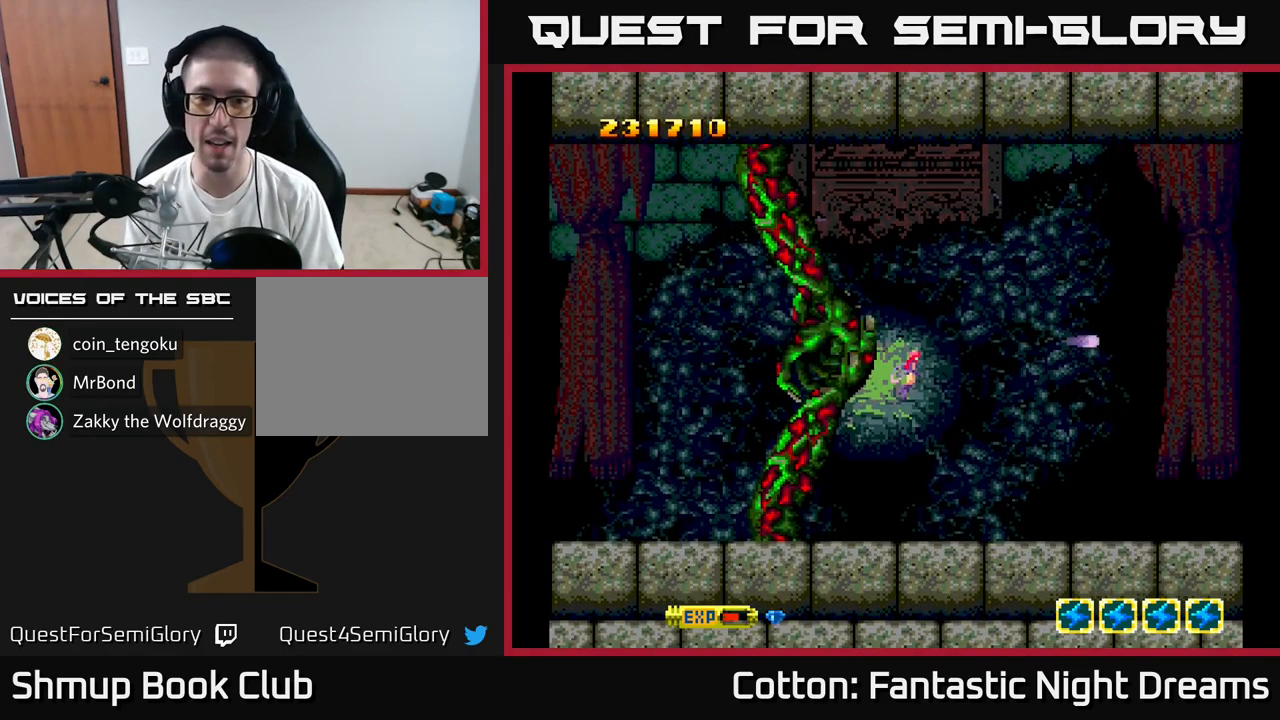
{"buttons": ["B", "Y"], "right_stick": "center", "events": [[483, "B", "down"], [500, "DPAD_LEFT", "up"]]}
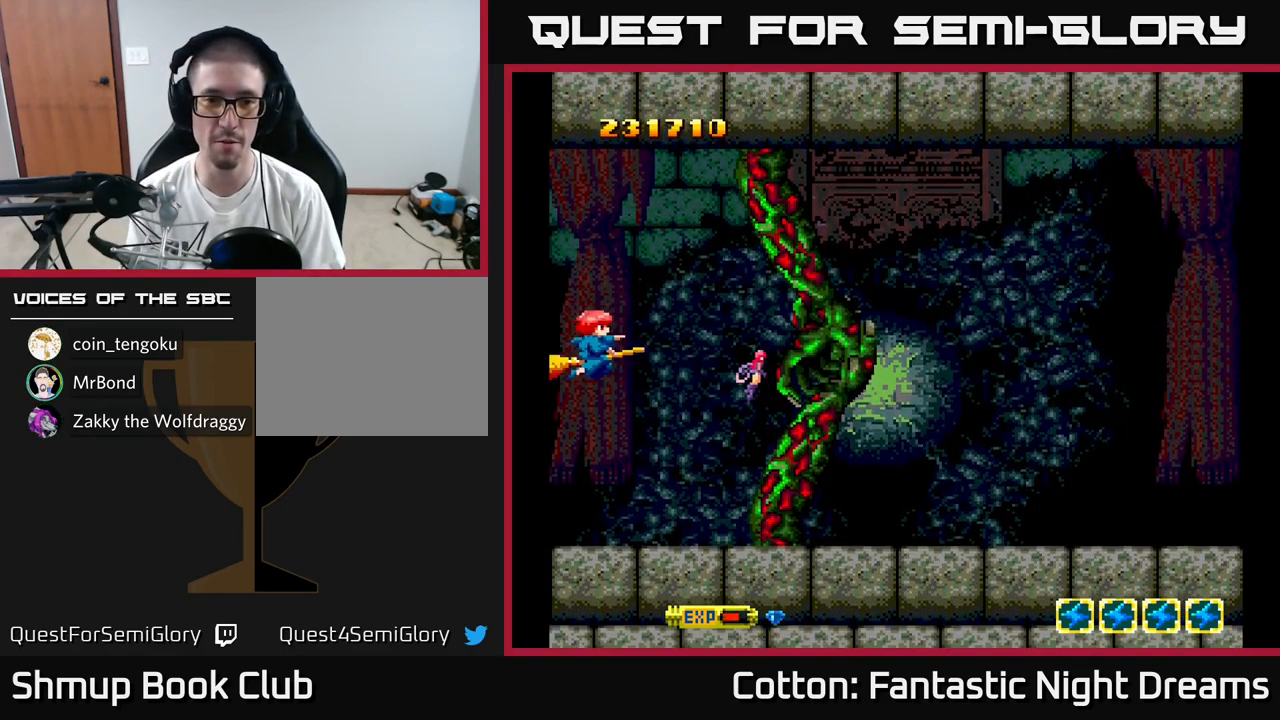
{"buttons": ["B", "Y"], "right_stick": "center", "events": []}
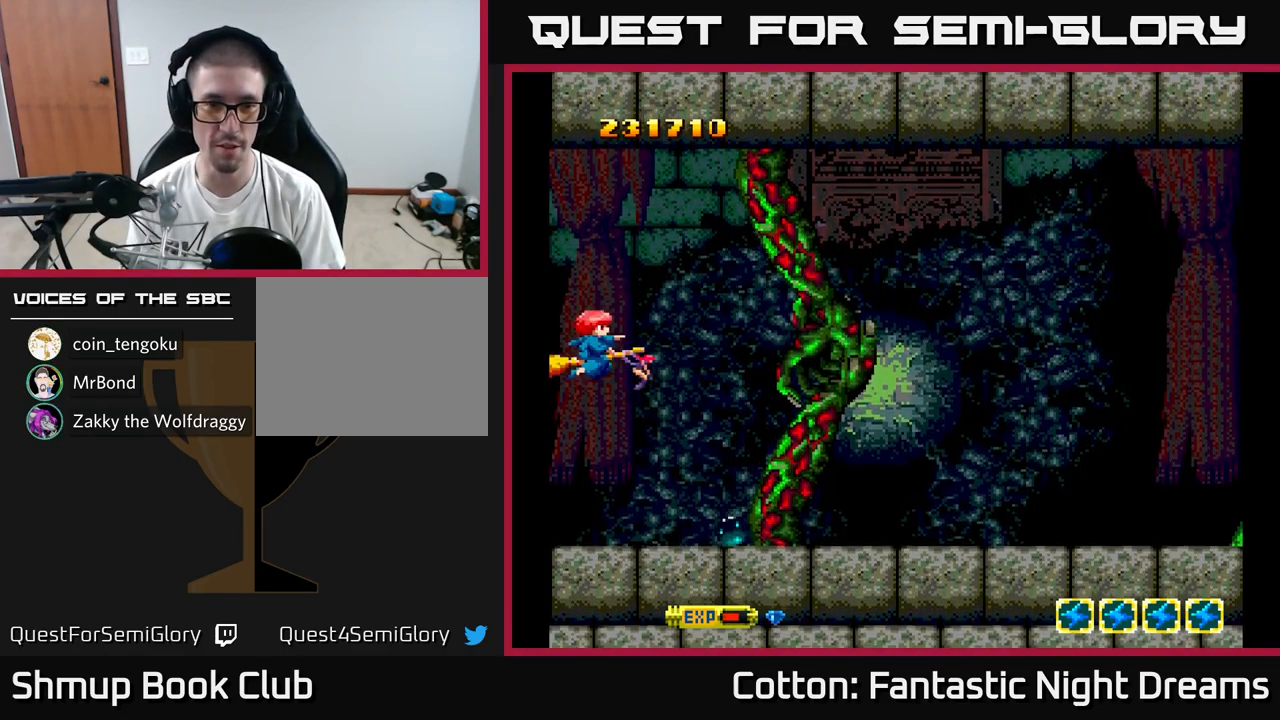
{"buttons": ["B", "Y"], "right_stick": "center", "events": []}
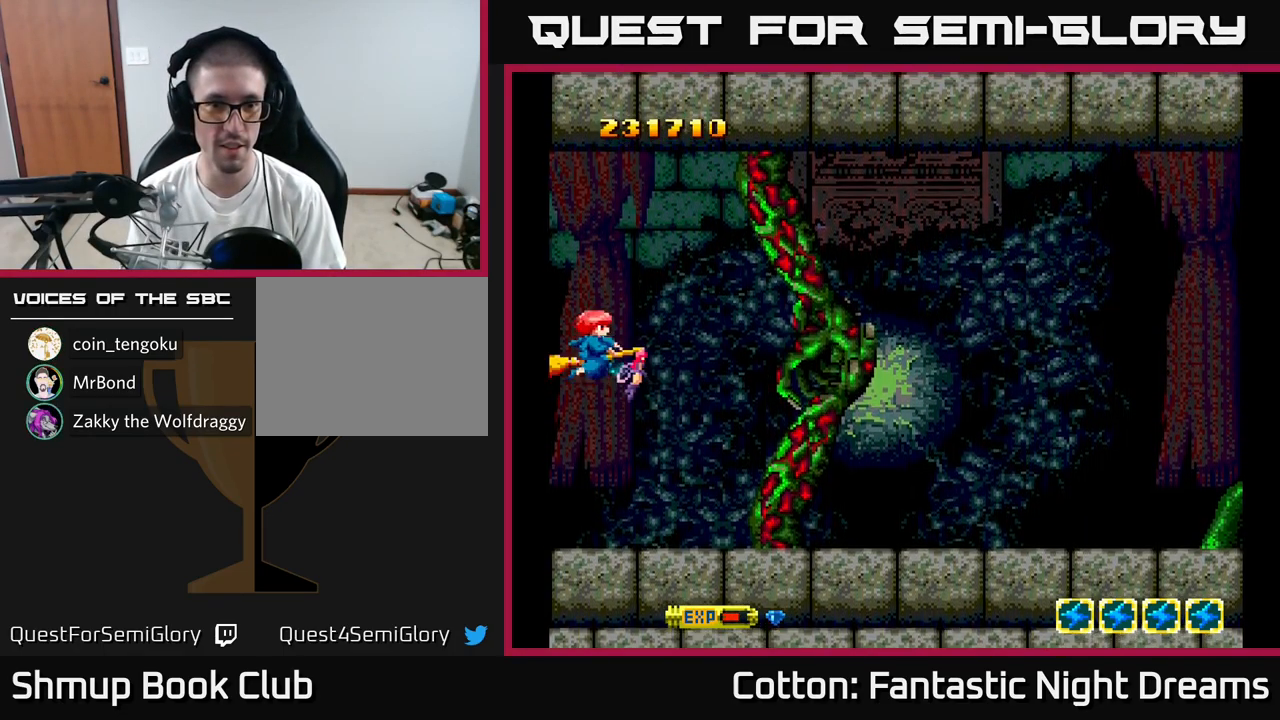
{"buttons": ["B", "Y"], "right_stick": "center", "events": []}
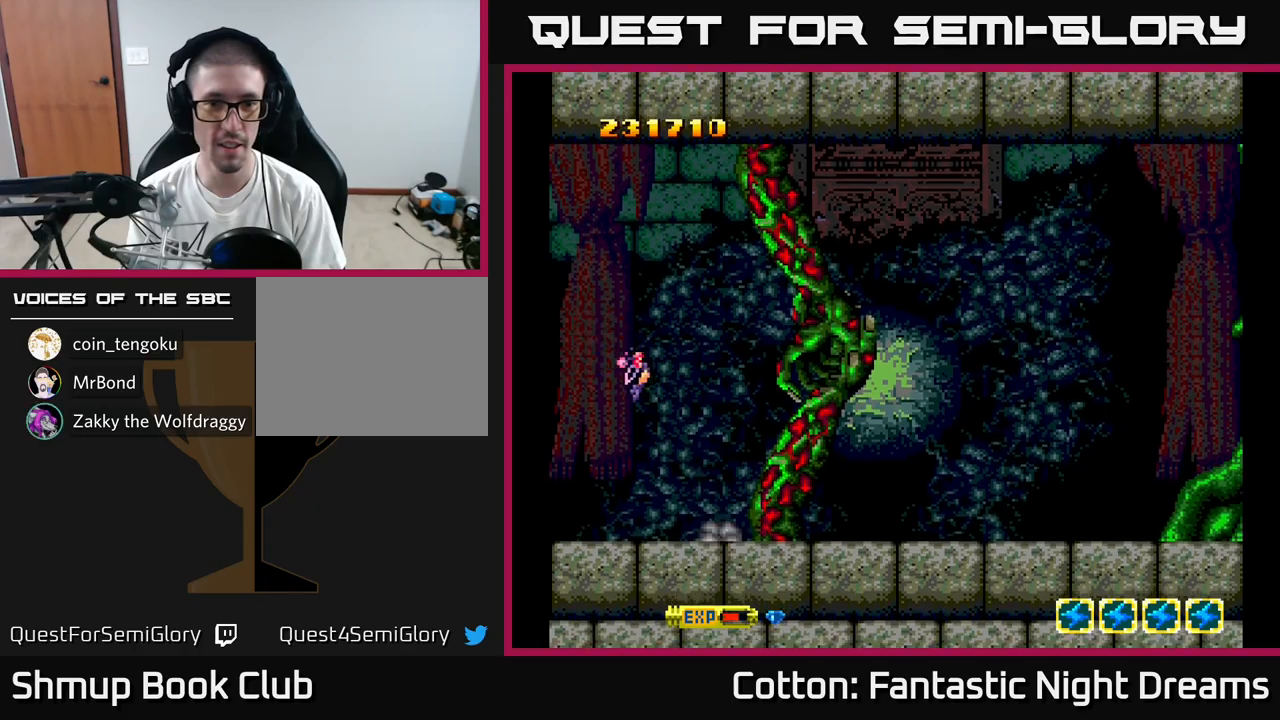
{"buttons": ["B", "Y"], "right_stick": "center", "events": []}
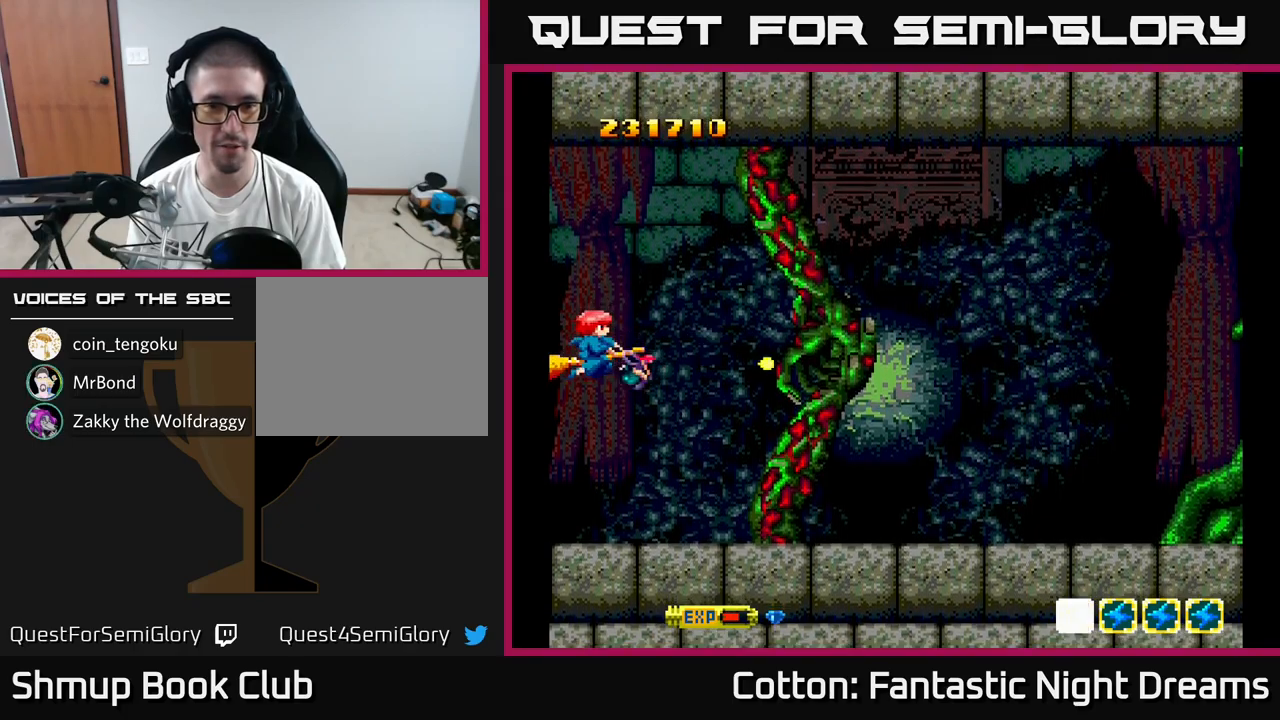
{"buttons": ["B", "Y"], "right_stick": "center", "events": []}
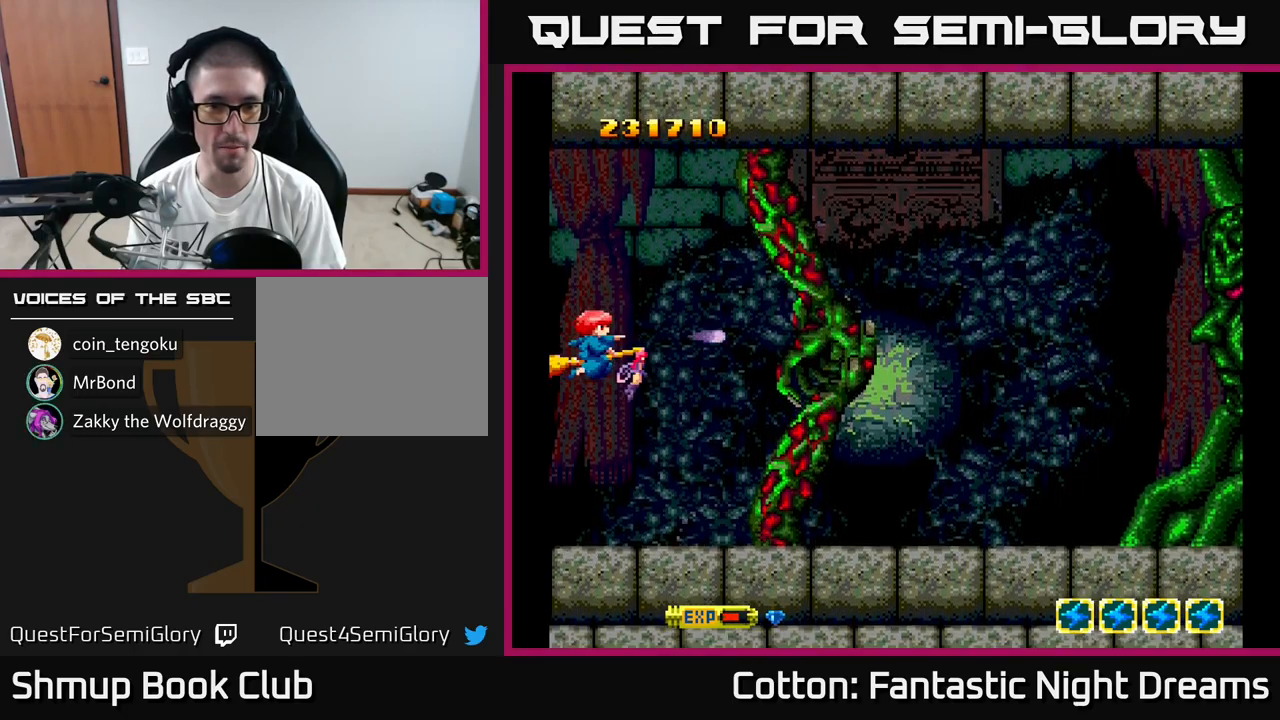
{"buttons": ["B", "Y"], "right_stick": "center", "events": []}
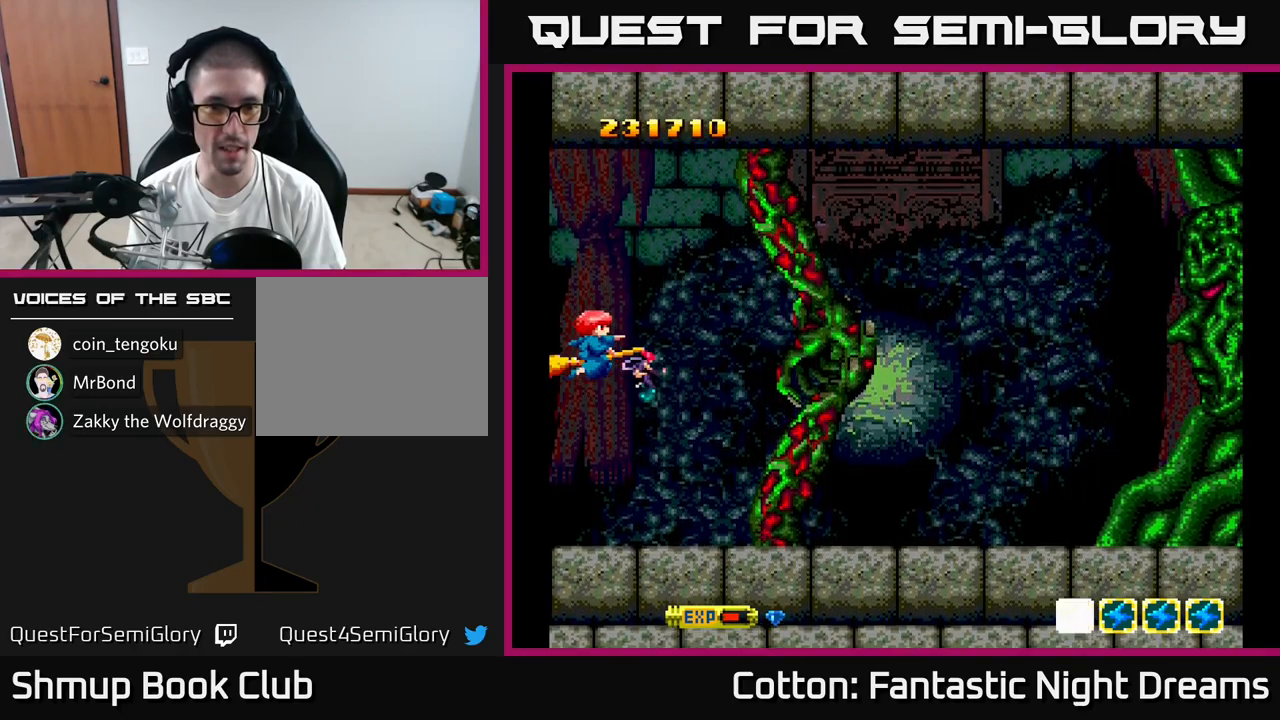
{"buttons": ["B", "Y"], "right_stick": "center", "events": []}
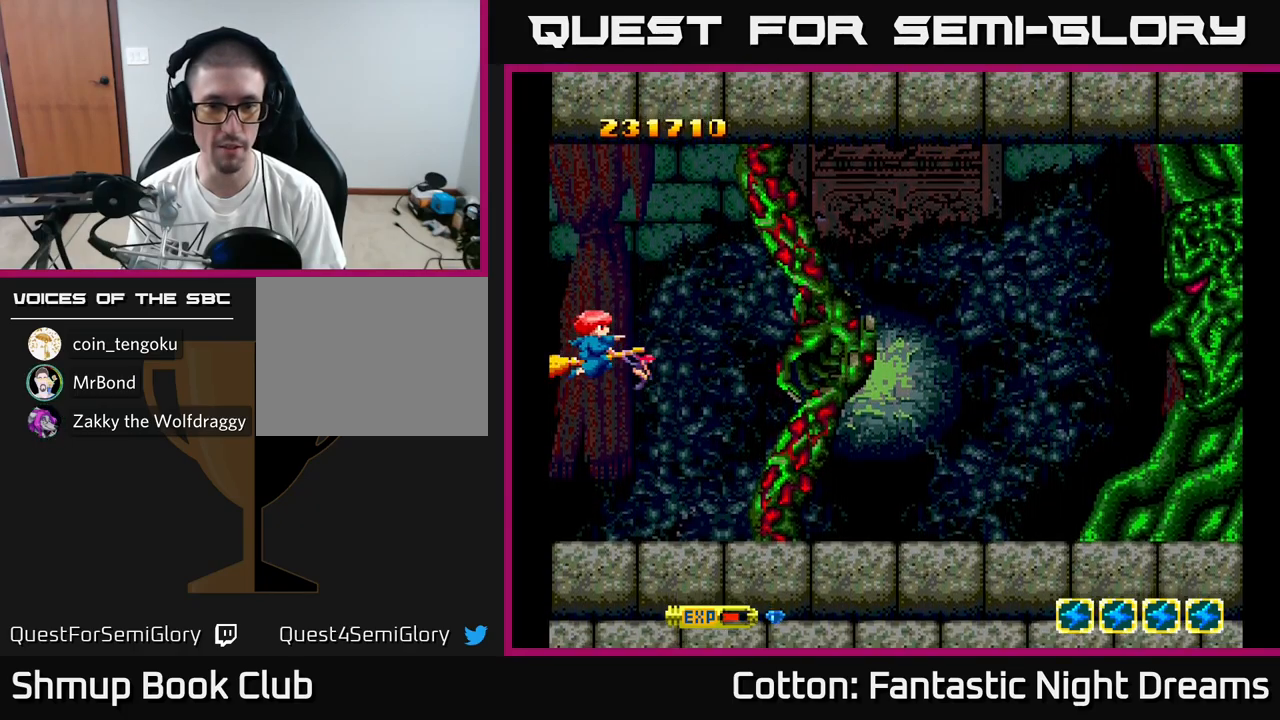
{"buttons": ["Y"], "right_stick": "center", "events": [[200, "B", "up"], [334, "Y", "up"], [500, "Y", "down"]]}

----------

▸ Activity:
Since the pictures are not wanted, copy only the text of the records above, exactly.

▸ Response area:
{"buttons": ["B", "Y"], "right_stick": "center", "events": [[483, "B", "down"], [500, "DPAD_LEFT", "up"]]}
{"buttons": ["B", "Y"], "right_stick": "center", "events": []}
{"buttons": ["B", "Y"], "right_stick": "center", "events": []}
{"buttons": ["B", "Y"], "right_stick": "center", "events": []}
{"buttons": ["B", "Y"], "right_stick": "center", "events": []}
{"buttons": ["B", "Y"], "right_stick": "center", "events": []}
{"buttons": ["B", "Y"], "right_stick": "center", "events": []}
{"buttons": ["B", "Y"], "right_stick": "center", "events": []}
{"buttons": ["Y"], "right_stick": "center", "events": [[200, "B", "up"], [334, "Y", "up"], [500, "Y", "down"]]}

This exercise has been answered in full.